* **WHAT TO PRODUCE**
State the number of lines in the material below that hold "pixels", and add nothing to it.

==*==

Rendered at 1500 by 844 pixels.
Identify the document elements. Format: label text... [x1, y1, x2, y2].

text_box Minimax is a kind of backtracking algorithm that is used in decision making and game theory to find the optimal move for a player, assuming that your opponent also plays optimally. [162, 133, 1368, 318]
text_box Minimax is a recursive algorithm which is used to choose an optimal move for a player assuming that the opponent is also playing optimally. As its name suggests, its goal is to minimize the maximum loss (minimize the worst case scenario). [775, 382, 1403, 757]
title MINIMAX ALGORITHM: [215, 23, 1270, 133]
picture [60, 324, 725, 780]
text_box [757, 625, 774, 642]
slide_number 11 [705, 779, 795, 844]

==*==

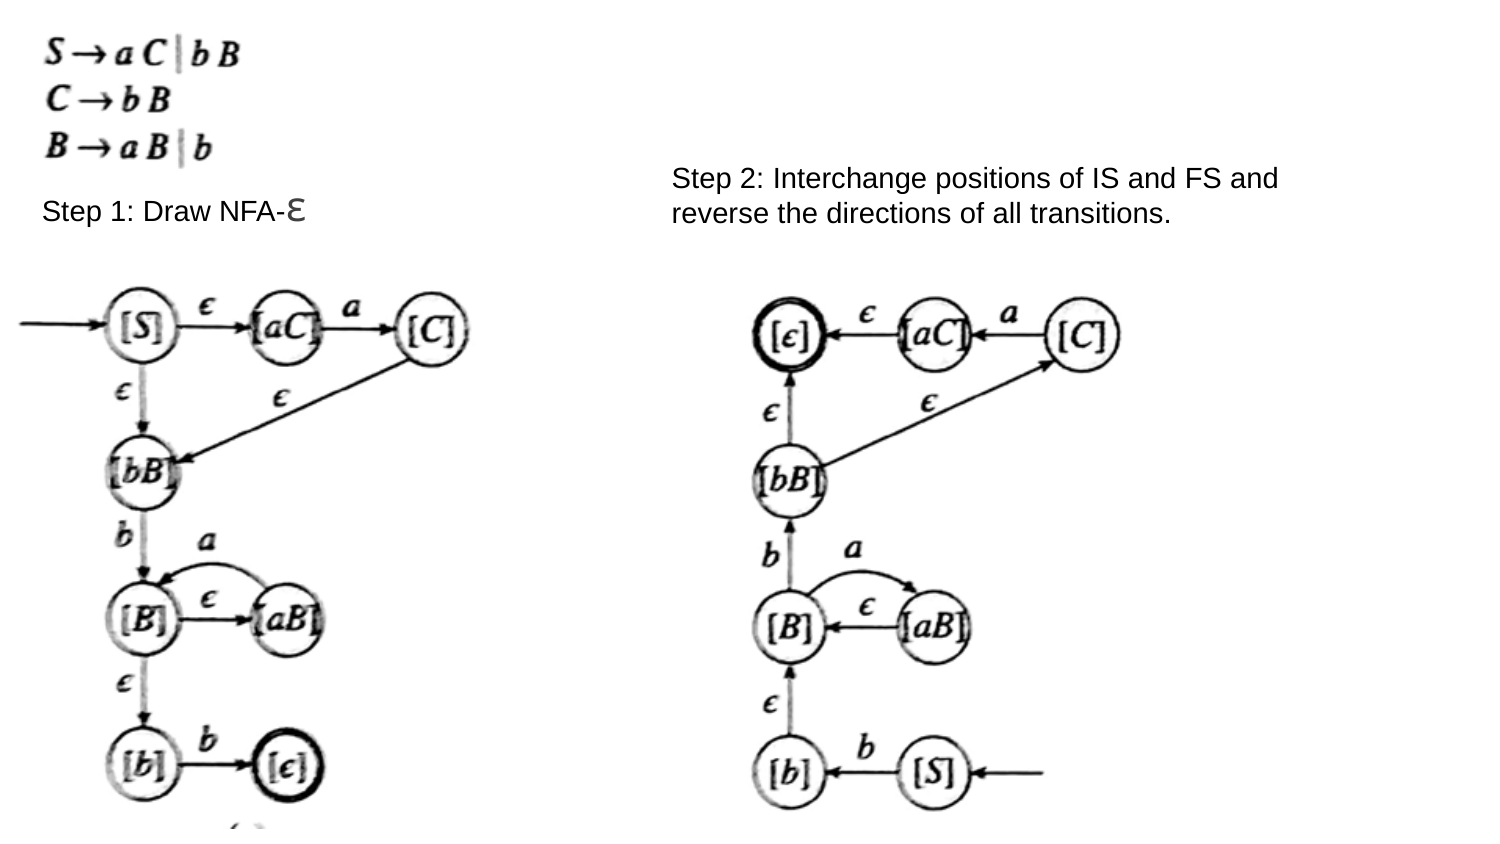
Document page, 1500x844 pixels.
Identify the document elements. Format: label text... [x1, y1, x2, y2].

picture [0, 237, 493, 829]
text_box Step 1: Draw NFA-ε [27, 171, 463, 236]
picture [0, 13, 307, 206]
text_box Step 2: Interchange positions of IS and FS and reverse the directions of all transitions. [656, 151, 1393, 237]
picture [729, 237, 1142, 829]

==*==

* **RESULT OF THE TASK**
2